▶ [Kerjakan Berikut Ini]
- A) Salinlah bagian teks tentang perawat paliatif mulai dari "Di sudut sunyi" sampai dengan "seorang perawat paliatif.", termasuk kedua bagian tersebut.
- B) Tentukan apakah setiap pernyataan berikut sesuai dengan teks tentang perawat paliatif. Jawab ya atau tidak dan kutip kata-kata teks yang menentukan jawaban itu: (i) Muti bergabung dengan Yayasan Rumah Rachel pada 2021; (ii) Muti kembali bekerja pada awal 2024; (iii) pasien Muti takut meninggal dunia.

:: Teks Bacaan

Di sudut sunyi sebuah rumah mungil yang hampir tak tersentuh cahaya matahari, seorang perempuan bernama Mutiara yang akrab disapa Muti menemani seorang anak dengan tubuh mungil namun menanggung beban yang berat. Muti bukan sekadar perawat, dia adalah seorang perawat paliatif.

Patialif merupakan perawatan berfokus untuk meningkatkan kualitas hidup pasien dengan penyakit serius atau kronis, terutama yang tidak dapat disembuhkan seperti penyakit kanker dan HIV.

Sosoknya seolah menjadi saksi dari kehidupan yang melambat menuju keabadian. Dia hadir bukan untuk menyembuhkan tetapi juga untuk memastikan setiap detik yang tersisa dalam hidup pasiennya tidak diisi oleh derita.

Sejak bergabung dengan Yayasan Rumah Rachel (Rachel House) pada 2021, Muti telah menjadi pelayan jiwa bagi anak-anak dengan penyakit yang mengancam nyawa. Meski sempat mundur sejenak karena buah hatinya jatuh sakit, namun cinta dan panggilan hidup membawanya kembali di akhir 2024. Dalam ruang-ruang sunyi ia hadir bukan hanya membawa obat tapi juga kehangatan, tawa, bahkan obrolan sederhana yang membuat pasiennya merasa utuh sebagai manusia, bukan sekadar tubuh yang dirawat.

Baginya paliatif adalah seni menghadirkan kenyamanan di tengah luka. Dia mendengar lebih banyak dari yang terucap serta meraba gejolak batin yang tak tampak di layar monitor. Dia paham tidak semua nyeri bisa disuntikkan analgesik melainkan bisa disembuhkan oleh kehadiran, empati, dan kepercayaan yang tumbuh perlahan.

Pasiennya tidak takut meninggal dunia, mereka hanya takut meninggalkan ibu yang akan sendirian, adik yang tak punya teman bermain, atau merasa bersalah karena tak kunjung sembuh setelah semua biaya dikorbankan.

::::
:: Informasi

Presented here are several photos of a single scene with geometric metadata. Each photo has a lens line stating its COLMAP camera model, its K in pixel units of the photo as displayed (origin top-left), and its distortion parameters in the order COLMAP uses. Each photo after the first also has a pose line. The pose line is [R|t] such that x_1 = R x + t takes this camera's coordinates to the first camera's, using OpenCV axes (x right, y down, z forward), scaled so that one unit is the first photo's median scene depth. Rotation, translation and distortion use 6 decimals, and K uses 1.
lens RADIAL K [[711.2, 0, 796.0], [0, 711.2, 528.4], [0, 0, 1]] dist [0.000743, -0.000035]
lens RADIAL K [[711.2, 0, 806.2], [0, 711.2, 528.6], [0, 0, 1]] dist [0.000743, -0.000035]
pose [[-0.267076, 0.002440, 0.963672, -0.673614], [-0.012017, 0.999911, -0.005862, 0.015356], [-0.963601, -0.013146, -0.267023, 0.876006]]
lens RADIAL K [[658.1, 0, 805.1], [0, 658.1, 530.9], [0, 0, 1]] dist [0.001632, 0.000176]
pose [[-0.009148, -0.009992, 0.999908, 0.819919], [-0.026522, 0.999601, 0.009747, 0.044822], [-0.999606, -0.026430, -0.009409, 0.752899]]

::::

▶ [Hasil Latihan]
- A)
Di sudut sunyi sebuah rumah mungil yang hampir tak tersentuh cahaya matahari, seorang perempuan bernama Mutiara yang akrab disapa Muti menemani seorang anak dengan tubuh mungil namun menanggung beban yang berat. Muti bukan sekadar perawat, dia adalah seorang perawat paliatif.

- B)
(i) Ya: "Sejak bergabung dengan Yayasan Rumah Rachel (Rachel House) pada 2021"
(ii) Tidak: "namun cinta dan panggilan hidup membawanya kembali di akhir 2024"
(iii) Tidak: "Pasiennya tidak takut meninggal dunia"